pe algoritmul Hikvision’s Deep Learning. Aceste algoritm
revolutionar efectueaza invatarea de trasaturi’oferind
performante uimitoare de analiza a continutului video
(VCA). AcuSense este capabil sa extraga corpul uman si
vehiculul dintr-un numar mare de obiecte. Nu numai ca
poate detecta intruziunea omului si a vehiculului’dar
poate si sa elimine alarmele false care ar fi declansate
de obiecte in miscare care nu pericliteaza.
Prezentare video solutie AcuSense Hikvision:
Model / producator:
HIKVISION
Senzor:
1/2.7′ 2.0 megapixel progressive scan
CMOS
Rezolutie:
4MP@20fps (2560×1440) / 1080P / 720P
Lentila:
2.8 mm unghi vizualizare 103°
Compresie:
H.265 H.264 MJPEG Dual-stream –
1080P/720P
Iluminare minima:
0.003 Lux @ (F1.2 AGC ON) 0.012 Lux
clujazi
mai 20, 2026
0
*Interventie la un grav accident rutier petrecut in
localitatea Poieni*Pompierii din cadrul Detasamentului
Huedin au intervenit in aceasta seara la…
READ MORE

---

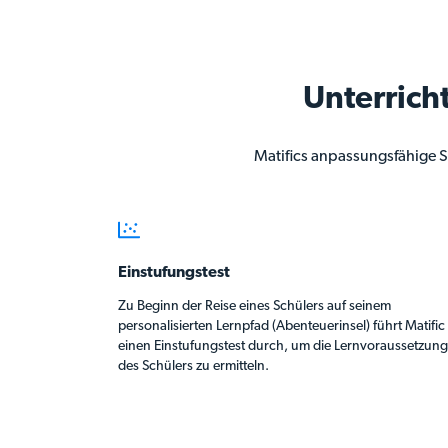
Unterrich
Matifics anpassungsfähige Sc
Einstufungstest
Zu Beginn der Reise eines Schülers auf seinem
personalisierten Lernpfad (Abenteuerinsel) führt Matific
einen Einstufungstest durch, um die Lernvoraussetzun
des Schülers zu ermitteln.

Prompt: All that is wanted is an exact copy of the lines above from the one with "pe algoritmul Hikvision’s" through the one with "(VCA). AcuSense este", with both ends included.

Answer space:
pe algoritmul Hikvision’s Deep Learning. Aceste algoritm
revolutionar efectueaza invatarea de trasaturi’oferind
performante uimitoare de analiza a continutului video
(VCA). AcuSense este capabil sa extraga corpul uman si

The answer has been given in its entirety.